## Source
** BEGIN **

Such comments have a tinge of self-interest: the British, West German and Japanese governments have all signed up to participate in Star Wars research. But European leaders like West Germany’s Helmut Kohl have other reasons to be glad that the final package was rejected. Kohl and his advisers were surprised by the sweeping nature of the proposals that, almost at a stroke, would have changed the military and nuclear balance of Western Europe. In private, they were frankly relieved that they still had time to look at the fine print of the offers rather than waking up to find they were back in an era of conventional warfare.
Nonetheless, much of Western Europe’s press and expert opinion appeared to be impressed that the superpower leaders were at last talking seriously about deep slashes in nuclear arms. Even the antinuclear European left generally declined to indulge in Reagan bashing. In the Netherlands, the Inter-Church Peace Council deplored a “historic chance that was missed,” but chastised the Soviets for linking reductions in intermediate-range nuclear weapons to restrictions on SDI.
For all the early success of its all-out spin-control operation, though, it is by no means certain that the Administration can maintain its momentum. The rise in Reagan’s poll standings is the kind of rally-’round-the-President response that appears almost automatically at any time of intense concentration on foreign affairs, but usually disappears in a fortnight or so. Some aspects of the Administration’s explanation of “what really happened” at Reykjavik seem inconsistent or even contradictory. Poindexter at first implied that it was Reagan who in effect brought the summit to an end by picking up his papers and walking out; later the White House amended that to say that Gorbachev reached for his briefcase before Reagan stood up in response. Poindexter, Shultz and others contend that they went to Reykjavik fully prepared for anything that might come up. Yet they admit, almost in the same breath, that they were surprised to find themselves in a detailed negotiation touched off by Gorbachev’s unexpectedly sweeping arms-reduction proposals.

** END **

## Set tasks
1. Decide whether each statement agrees with the passage on the Reykjavik summit. Answer yes or no for each, and quote the words of the passage that settle it. (a) The British, West German and Japanese governments have signed up to take part in Star Wars research. (b) The Inter-Church Peace Council in the Netherlands chastised Reagan for linking cuts in intermediate-range nuclear weapons to restrictions on SDI. (c) A rise in the President's poll standings during intense attention to foreign affairs usually lasts for several months.
2. From the passage on the Reykjavik summit, write out word for word the part that opens with the words containing "Nonetheless, much of" and closes with "restrictions on SDI.".

[Saved data entries]

** BEGIN **

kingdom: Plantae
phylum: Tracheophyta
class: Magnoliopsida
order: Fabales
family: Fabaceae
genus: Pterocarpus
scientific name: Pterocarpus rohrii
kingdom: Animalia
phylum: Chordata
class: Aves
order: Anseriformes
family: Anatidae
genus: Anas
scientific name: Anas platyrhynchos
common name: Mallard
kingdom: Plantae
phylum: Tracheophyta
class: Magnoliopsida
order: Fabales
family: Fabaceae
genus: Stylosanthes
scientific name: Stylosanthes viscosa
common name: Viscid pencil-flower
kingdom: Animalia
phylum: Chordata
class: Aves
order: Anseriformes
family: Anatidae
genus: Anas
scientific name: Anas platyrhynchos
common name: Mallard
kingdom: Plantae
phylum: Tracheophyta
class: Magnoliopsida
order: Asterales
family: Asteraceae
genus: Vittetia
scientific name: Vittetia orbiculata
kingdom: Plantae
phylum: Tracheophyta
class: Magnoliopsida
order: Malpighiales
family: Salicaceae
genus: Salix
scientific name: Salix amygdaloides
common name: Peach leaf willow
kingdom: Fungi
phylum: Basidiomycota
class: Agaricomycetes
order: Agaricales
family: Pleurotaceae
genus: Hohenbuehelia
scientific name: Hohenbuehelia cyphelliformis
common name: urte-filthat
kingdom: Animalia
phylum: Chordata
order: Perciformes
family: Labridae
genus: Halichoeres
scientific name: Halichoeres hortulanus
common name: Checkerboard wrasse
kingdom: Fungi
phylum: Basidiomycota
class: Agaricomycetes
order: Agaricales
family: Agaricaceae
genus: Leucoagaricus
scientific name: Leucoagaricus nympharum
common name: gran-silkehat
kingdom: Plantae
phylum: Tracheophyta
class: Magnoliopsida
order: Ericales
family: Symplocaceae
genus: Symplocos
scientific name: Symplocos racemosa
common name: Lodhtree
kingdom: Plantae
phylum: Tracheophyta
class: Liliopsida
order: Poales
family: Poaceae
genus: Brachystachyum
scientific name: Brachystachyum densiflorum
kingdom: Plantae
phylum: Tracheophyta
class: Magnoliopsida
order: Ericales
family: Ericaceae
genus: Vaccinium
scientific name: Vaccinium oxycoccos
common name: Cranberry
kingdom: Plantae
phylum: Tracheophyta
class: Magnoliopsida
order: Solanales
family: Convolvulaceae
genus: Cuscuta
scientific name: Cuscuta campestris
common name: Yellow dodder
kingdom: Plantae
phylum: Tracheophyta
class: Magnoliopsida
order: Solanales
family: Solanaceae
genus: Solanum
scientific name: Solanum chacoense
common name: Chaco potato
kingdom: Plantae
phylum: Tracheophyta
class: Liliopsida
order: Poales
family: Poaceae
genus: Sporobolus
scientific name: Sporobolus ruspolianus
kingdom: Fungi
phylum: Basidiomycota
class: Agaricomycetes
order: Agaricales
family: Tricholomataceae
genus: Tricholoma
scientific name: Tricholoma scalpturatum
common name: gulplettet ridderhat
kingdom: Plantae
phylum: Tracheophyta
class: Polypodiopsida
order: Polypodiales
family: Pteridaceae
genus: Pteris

** END **

## Solutions to the exercise
1.
(a) Yes: "the British, West German and Japanese governments have all signed up to participate in Star Wars research"
(b) No: "chastised the Soviets for linking reductions in intermediate-range nuclear weapons to restrictions on SDI"
(c) No: "usually disappears in a fortnight or so"

2.
Nonetheless, much of Western Europe’s press and expert opinion appeared to be impressed that the superpower leaders were at last talking seriously about deep slashes in nuclear arms. Even the antinuclear European left generally declined to indulge in Reagan bashing. In the Netherlands, the Inter-Church Peace Council deplored a “historic chance that was missed,” but chastised the Soviets for linking reductions in intermediate-range nuclear weapons to restrictions on SDI.